India’s Judicial Backlog Crisis
1. The Scale of the Crisis: Numbers That Cannot Be Ignored
India's judiciary is drowning. The numbers from the National Judicial Data Grid (NJDG) reflect a crisis where each statistic represents real human suffering — families in limbo, frozen business disputes, and undertrials awaiting justice.
| Court Level | Pending Cases (2025–26) | % of Total |
|---|---|---|
| Supreme Court of India | ~91,677 | < 1% |
| High Courts | ~6.2 million | ~11% |
| District & Subordinate Courts | ~47–49 million | ~88% |
| Total | 55.8 million+ | 100% |
Over 1,80,000 cases have been pending for more than 30 years. The Calcutta High Court alone accounts for 94% of cases pending for over 50 years.
2. Root Causes: A System Built to Delay
2.1 Critically Low Judge-to-Population Ratio
India has only 15–21 judges per million people, far below recommended levels. Many courts operate with significant vacancies, leading to judges handling over 2,000 cases each.
2.2 Government: The Biggest Litigant
Government bodies are involved in nearly 50% of litigation, often escalating matters unnecessarily instead of resolving disputes administratively.

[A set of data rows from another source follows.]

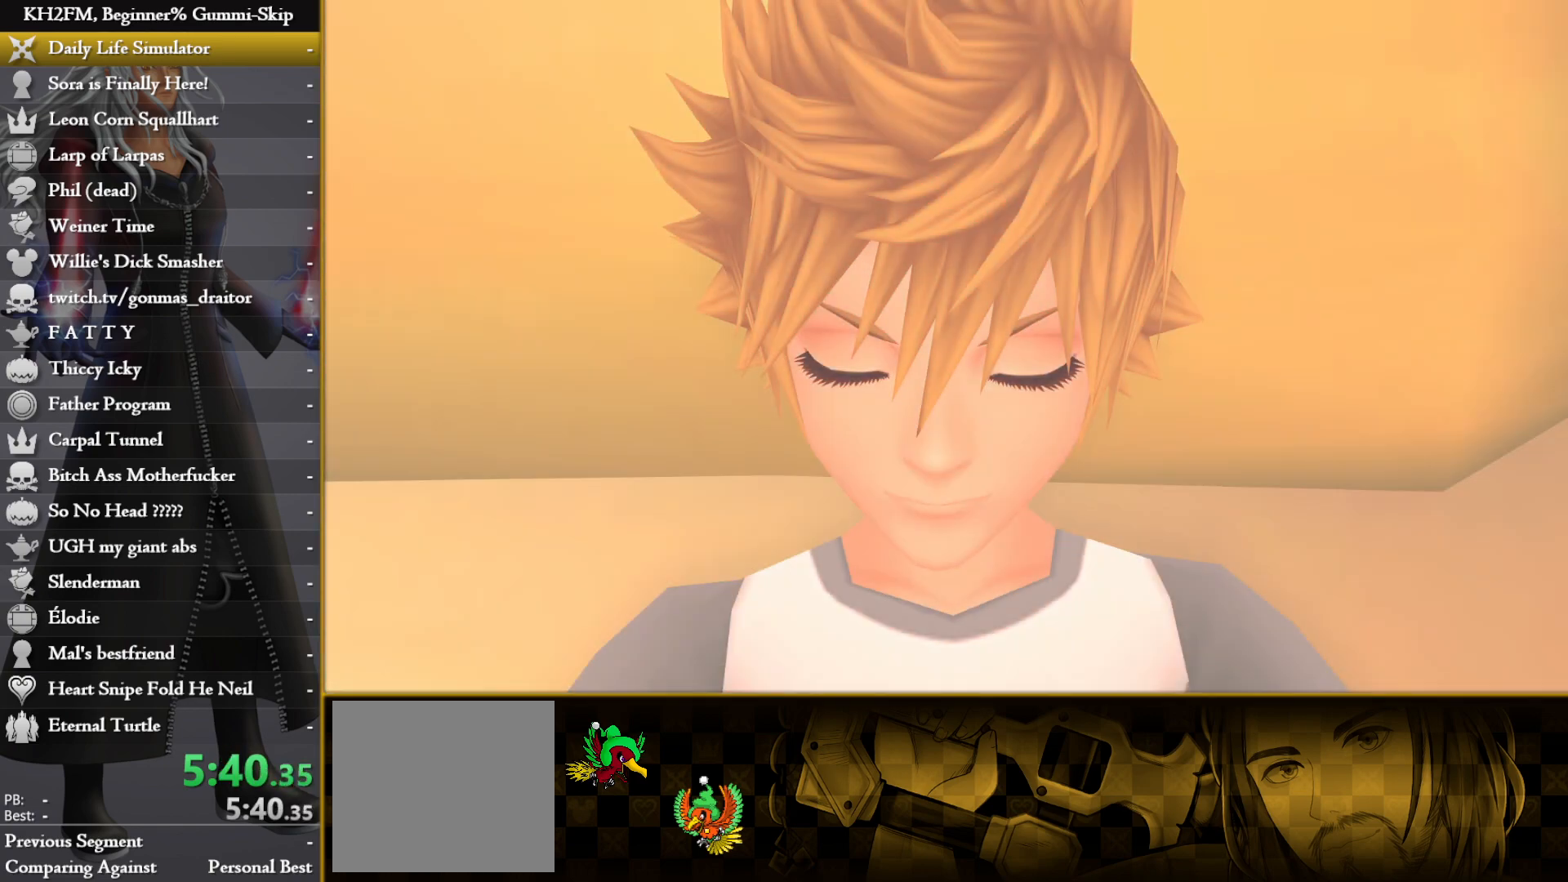
{"buttons": ["CROSS"], "left_stick": "center", "right_stick": "center", "events": [[367, "DPAD_DOWN", "down"], [400, "CROSS", "down"], [483, "DPAD_DOWN", "up"]]}
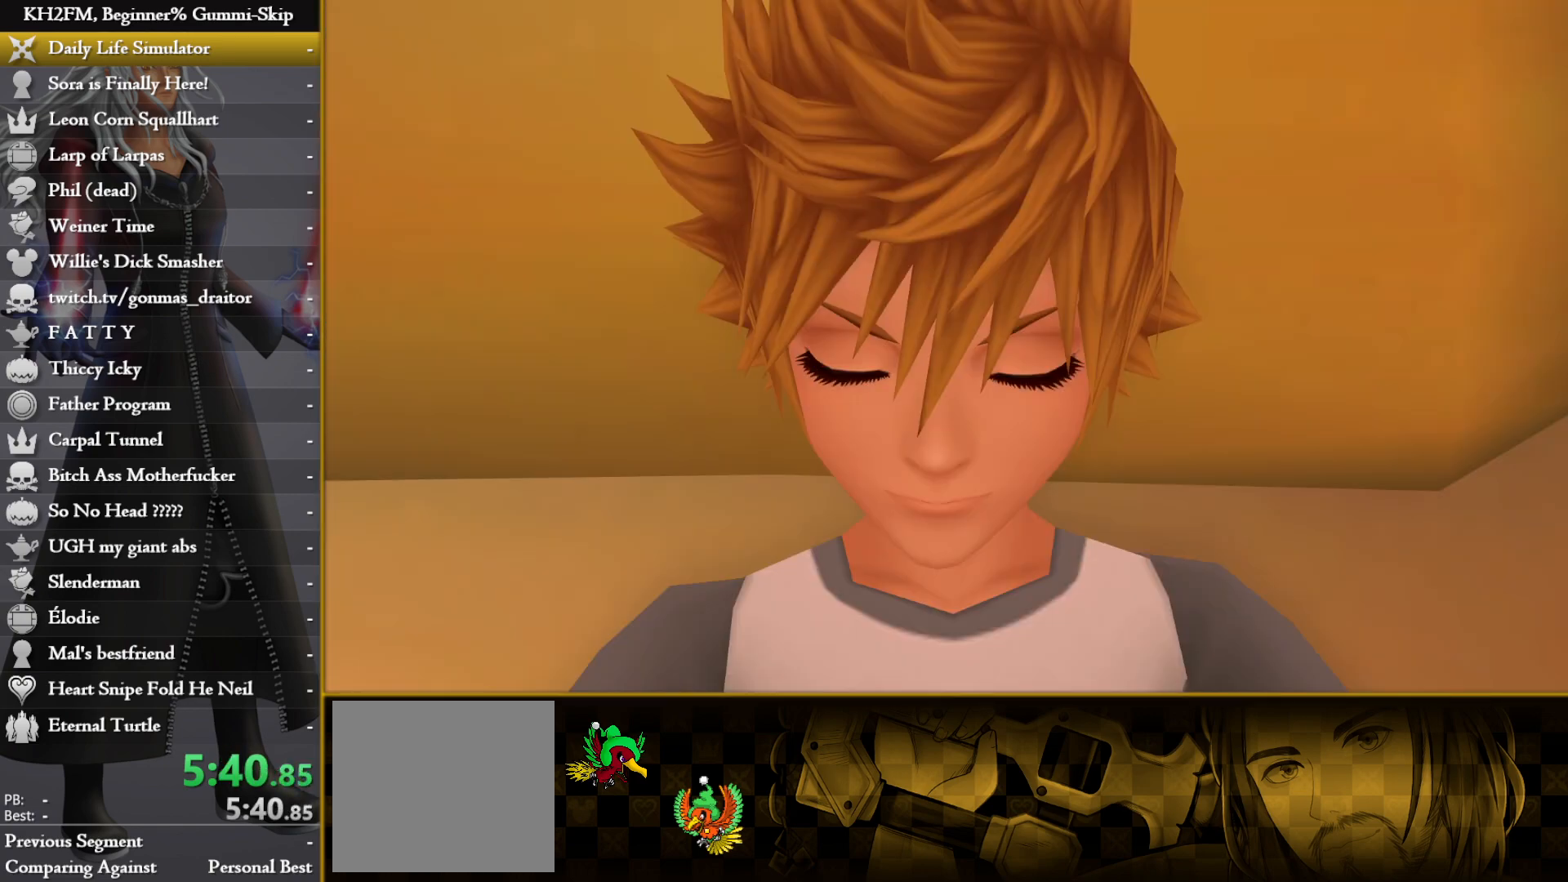
{"buttons": [], "left_stick": "up", "right_stick": "center", "events": [[17, "CROSS", "up"], [83, "CROSS", "down"], [167, "CROSS", "up"], [183, "left_stick", "up"], [250, "CROSS", "down"], [317, "CROSS", "up"], [383, "CROSS", "down"], [483, "CROSS", "up"]]}
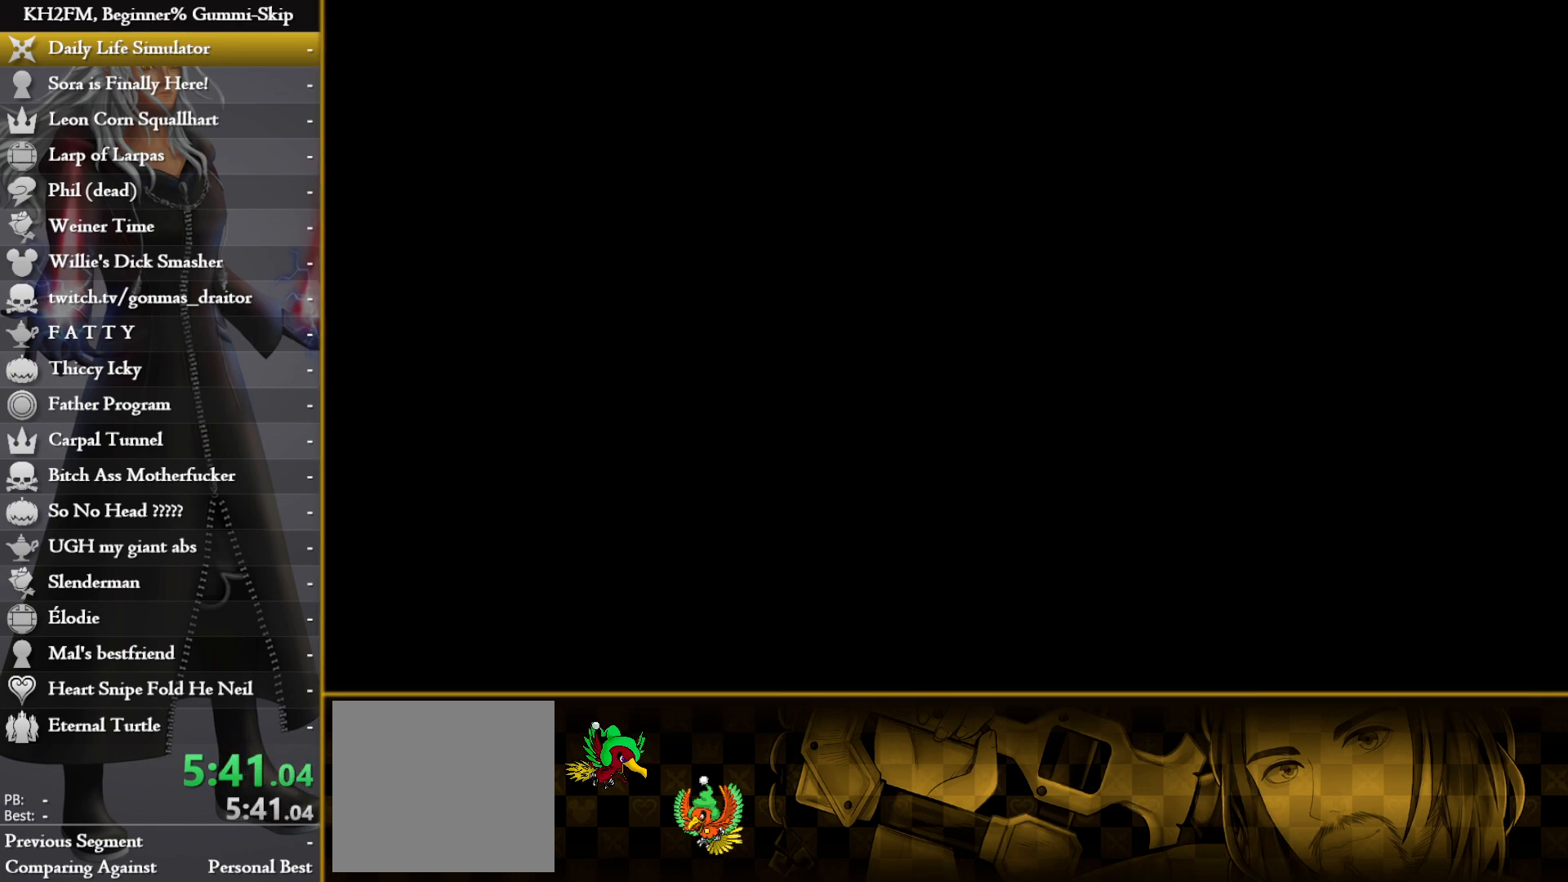
{"buttons": [], "left_stick": "up", "right_stick": "center", "events": [[17, "CROSS", "down"], [150, "CROSS", "up"]]}
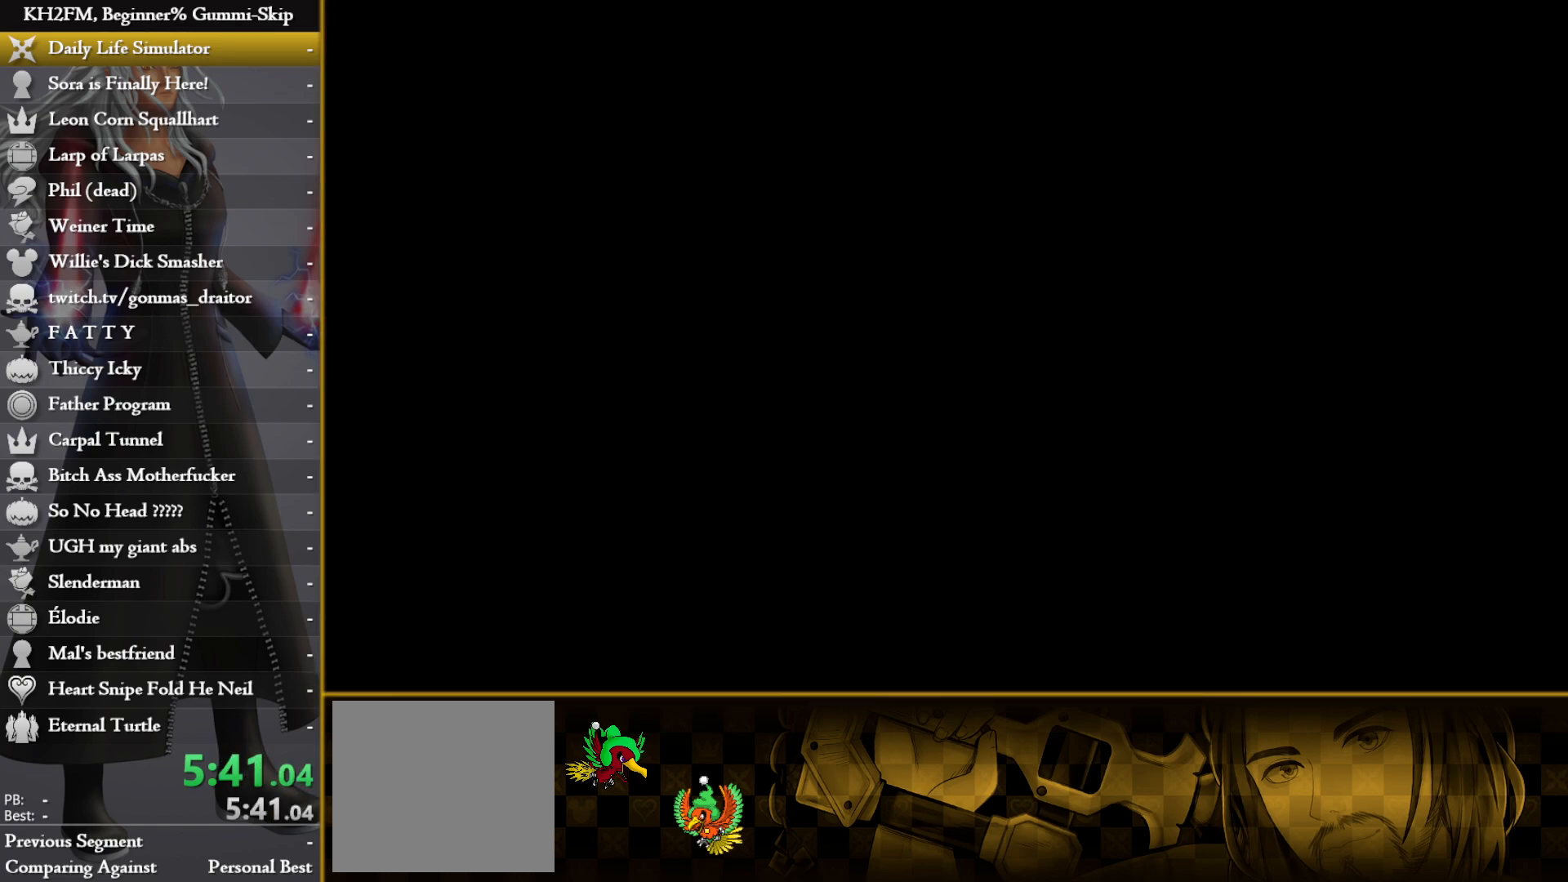
{"buttons": [], "left_stick": "up", "right_stick": "center", "events": []}
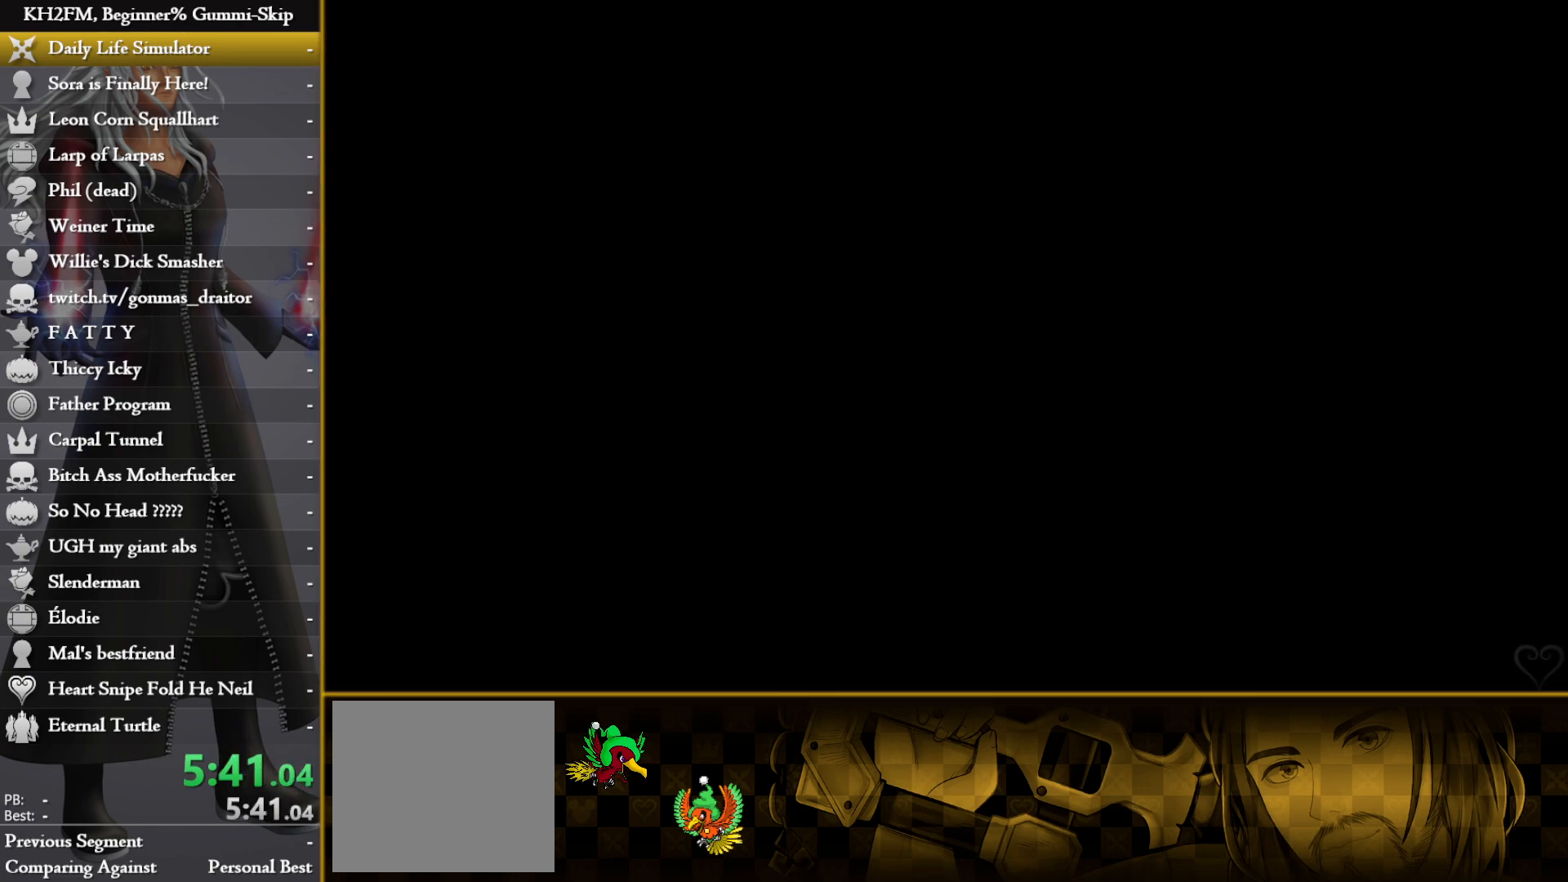
{"buttons": [], "left_stick": "up", "right_stick": "center", "events": []}
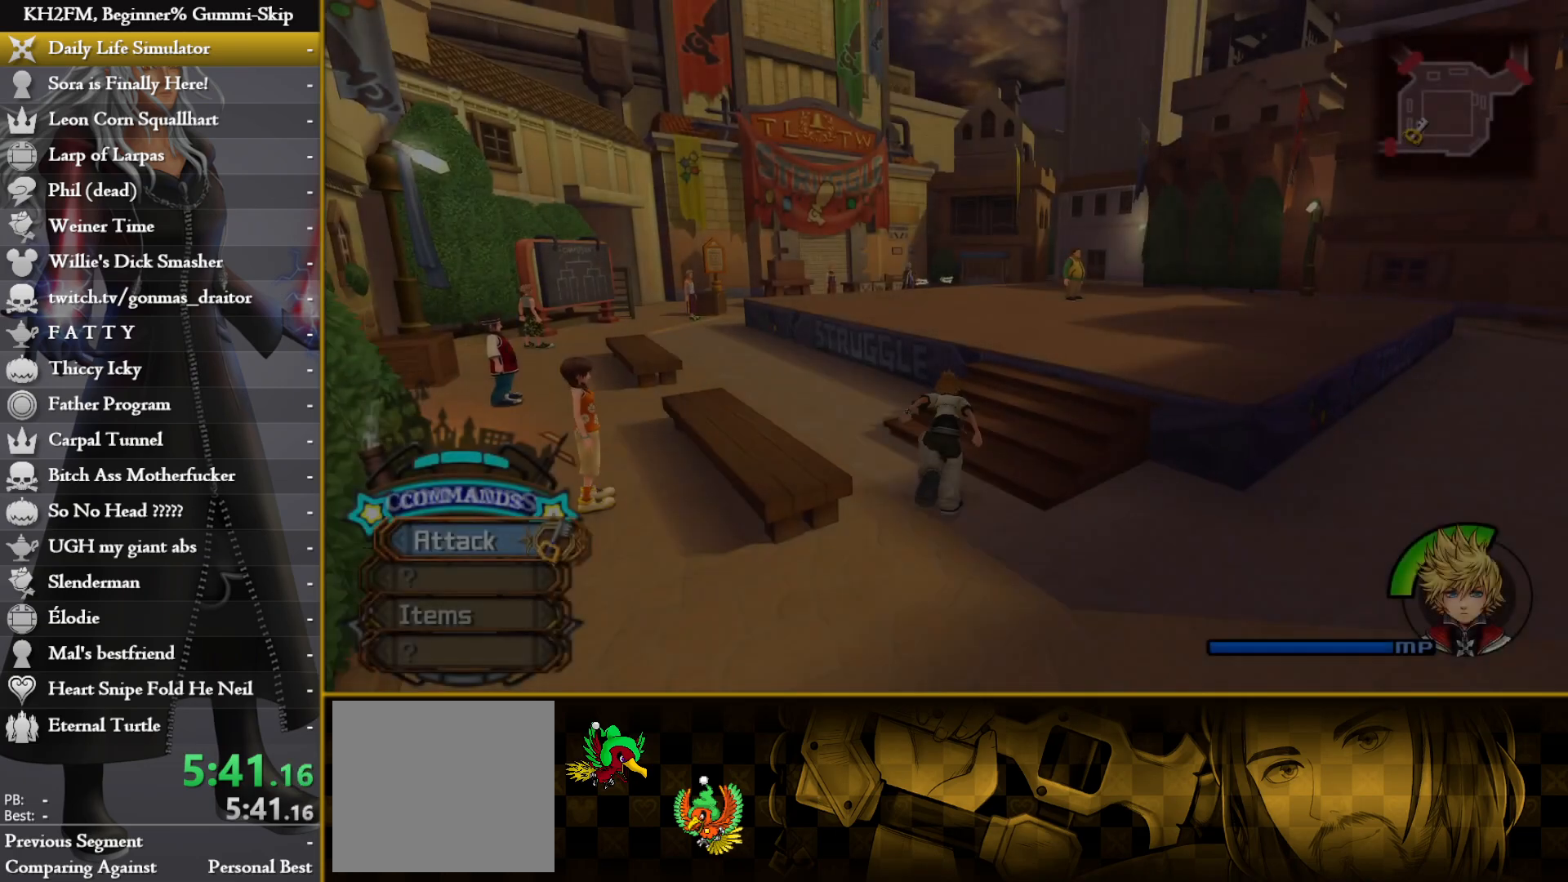
{"buttons": [], "left_stick": "up-left", "right_stick": "center", "events": [[417, "left_stick", "up-left"]]}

Notary-attested documents and structured legal agreements could prevent many disputes before they reach courts — a gap DigiLog aims to solve.
2.3 Adjournments: The Silent Backlog Builder
Frequent adjournments due to procedural delays contribute significantly to backlog, especially in criminal cases.
2.4 Infrastructure Deficit
India faces shortages of courtrooms, staff, and digital systems despite progress in virtual hearings.
2.5 The ‘Docket Explosion’
Economic growth and increased legal awareness have led to a surge in litigation, outpacing judicial capacity.
3. The Human and Economic Toll
Judicial delays translate into real suffering — from victims denied justice to undertrials spending decades in jail.
4. What Has Been Tried — And What Has Not Worked
- SC-JUDICARE Project: 3,139 cases disposed
- Docket Review Initiatives
- Fast-Track Courts
- Virtual Hearings
Despite improvements, rising case filings continue to outpace disposals.
5. What India Needs: A Multi-Pronged Reform Agenda
5.1 Fill Judicial Vacancies
Urgent appointments are needed to address capacity constraints.
5.2 Expand ADR Infrastructure
Mediation and arbitration must be strengthened to reduce court burden.
5.3 Curtail Government Litigation
A strong national litigation policy is essential.
5.4 Leverage Legal Technology
AI-driven case management and digital systems can reduce inefficiencies.
5.5 Enforce Judgment Timelines
Strict enforcement of deadlines for reserved judgments is necessary.
5.6 Strengthen Grassroots Legal Infrastructure
Improving access to legal services in smaller cities can prevent escalation of disputes.
6. The Getnomik Perspective
Legal technology is infrastructure. DigiLog, Nomiq, and Lawdock aim to democratize access to legal services and reduce judicial burden through prevention-first innovation.
Conclusion
India faces over 55 million pending cases — a crisis impacting justice, economy, and society. The solution requires coordinated reform across judiciary, government, and technology.